El juego de manos de los amantes hebreos es extraordinario, en el seno, el vientre, rozándose los dedos, y observé el lienzo junto a una amiga de la ex Yugoslavia cuya memoria también pasa por unas manos.
Durante la guerra, con varios humanitarios occidentales, fue secuestrada por uno de los ejércitos en lucha. Del todo aturdida, sin gafas, encerrada en una cuadra sin luz, tres décadas después sigue impresionada por las manos de uno de sus secuestradores. Manos que, a escondidas, decidieron ayudarla por debajo de la puerta dándole comida y enviando mensajes al exterior. Ella no las podía ver. Sólo tocar.

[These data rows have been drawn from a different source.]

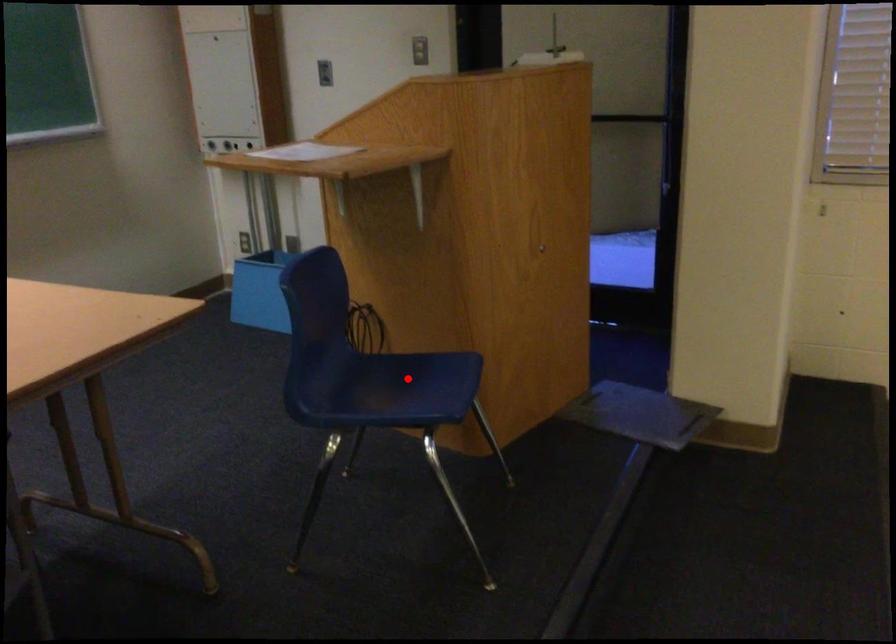
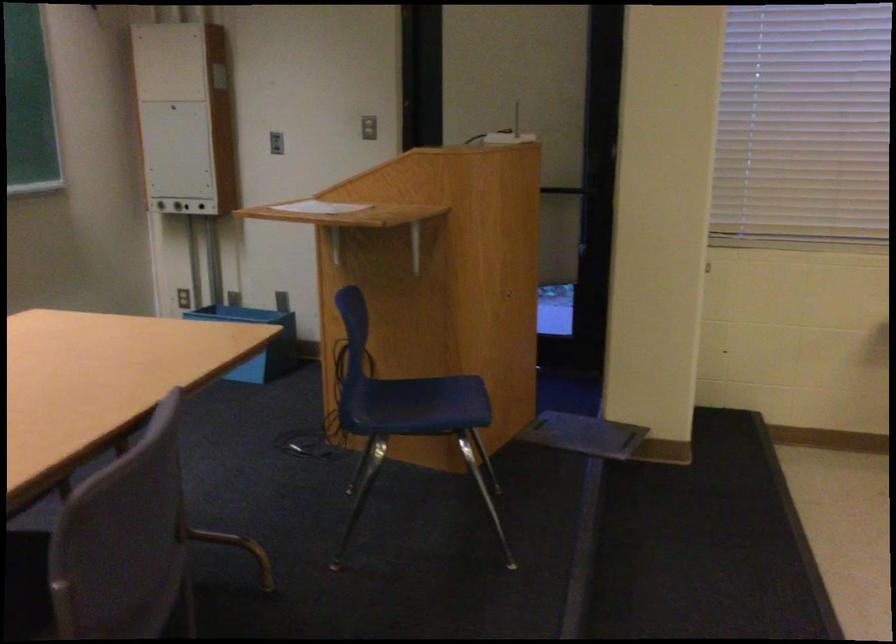
Find the pixel in the second image that matches the highlighted location in the first image.

(424, 398)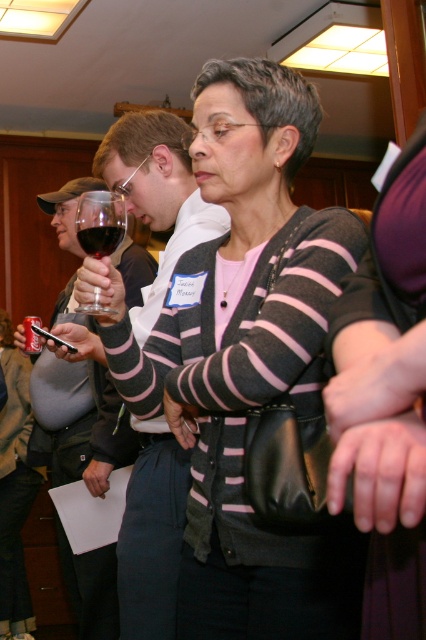
Question: Is matte black sweater at center smaller than matte black wine glass at left?

Choices:
 (A) no
 (B) yes

Answer: (B)

Question: Is matte black wine glass at upper left below transparent glass at upper center?

Choices:
 (A) yes
 (B) no

Answer: (B)

Question: Among these objects, which one is nearest to the camera?

Choices:
 (A) matte black wine glass at left
 (B) dark red liquid at upper left

Answer: (B)

Question: From the image, what is the correct spatial relationship of matte black sweater at center in relation to matte black wine glass at left?

Choices:
 (A) above
 (B) below

Answer: (A)

Question: Which of the following is the farthest from the observer?

Choices:
 (A) matte black sweater at center
 (B) dark red liquid at upper left
 (C) matte black wine glass at upper left

Answer: (C)

Question: Among these objects, which one is nearest to the camera?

Cada mano humana tiene 27 huesos y 35 músculos, suficiente para escribir Mein Kampf o Winnie the Pooh , decía la poetisa polaca Wislawa Szymborska.
Mi amiga exyugoslava rechaza poner adjetivos nacionales a “esas manos” (“esas manos”, repite, como si no tuvieran explicación). Ni a los que la secuestraron. “No me secuestró una nación, sino seres con nombres y apellidos”.
Esas manos no eran serbias, croatas o musulmanas, como las manos de la novia de Rembrandt no eran judías. Que era una novia judía se lo imaginó el banquero que en 1833 compró el cuadro. Los expertos dicen que son Isaac y Rebeca, pero intuyo que la pareja bíblica es un disfraz de seres que vivían cerca del pintor, o escondidos en su mente.
“Soy estudiante de Filosofía”, le dijo a mi amiga la voz detrás de la puerta.
Las personas, como las ciudades o los adjetivos, se nos acaban escurriendo de las manos. Hasta que, con el tiempo, se nos escurren las propias manos.